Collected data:
#####
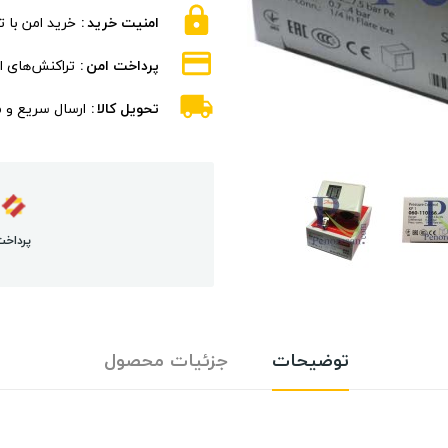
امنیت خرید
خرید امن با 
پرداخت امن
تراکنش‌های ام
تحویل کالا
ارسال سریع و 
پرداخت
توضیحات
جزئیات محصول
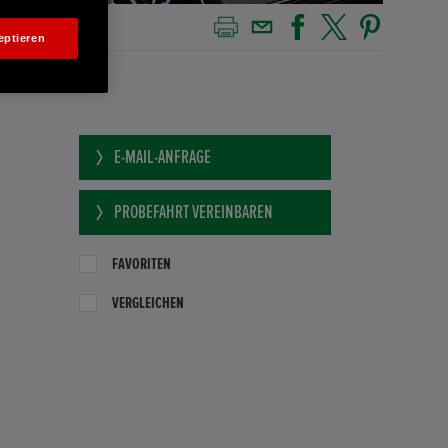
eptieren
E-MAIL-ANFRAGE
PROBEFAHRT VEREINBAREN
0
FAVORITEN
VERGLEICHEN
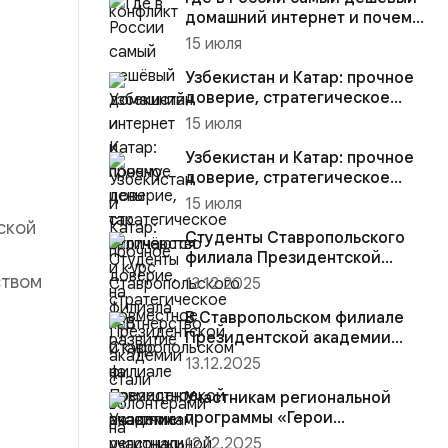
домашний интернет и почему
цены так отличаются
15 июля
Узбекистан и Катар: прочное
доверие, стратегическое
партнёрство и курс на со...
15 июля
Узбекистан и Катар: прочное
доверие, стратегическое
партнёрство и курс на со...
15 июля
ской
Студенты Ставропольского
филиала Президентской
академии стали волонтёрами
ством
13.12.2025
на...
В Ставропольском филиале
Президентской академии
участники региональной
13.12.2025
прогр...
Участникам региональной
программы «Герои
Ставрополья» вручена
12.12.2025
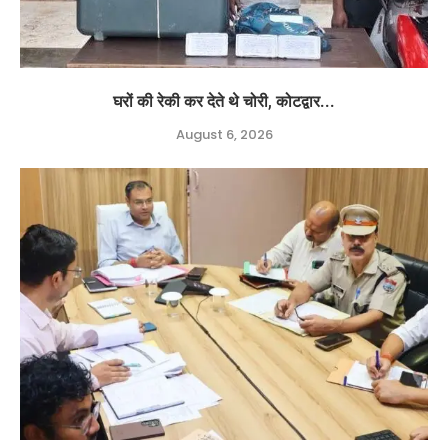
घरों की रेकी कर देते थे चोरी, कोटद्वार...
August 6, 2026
#####
Edit the lines above so that every "15 июля" becomes "16 июля", and keep everything else unchanged. Leave the pictures out of your answer.

امنیت خرید
خرید امن با 
پرداخت امن
تراکنش‌های ام
تحویل کالا
ارسال سریع و 
پرداخت
توضیحات
جزئیات محصول
eptieren
E-MAIL-ANFRAGE
PROBEFAHRT VEREINBAREN
0
FAVORITEN
VERGLEICHEN
домашний интернет и почему
цены так отличаются
16 июля
Узбекистан и Катар: прочное
доверие, стратегическое
партнёрство и курс на со...
16 июля
Узбекистан и Катар: прочное
доверие, стратегическое
партнёрство и курс на со...
16 июля
ской
Студенты Ставропольского
филиала Президентской
академии стали волонтёрами
ством
13.12.2025
на...
В Ставропольском филиале
Президентской академии
участники региональной
13.12.2025
прогр...
Участникам региональной
программы «Герои
Ставрополья» вручена
12.12.2025
घरों की रेकी कर देते थे चोरी, कोटद्वार...
August 6, 2026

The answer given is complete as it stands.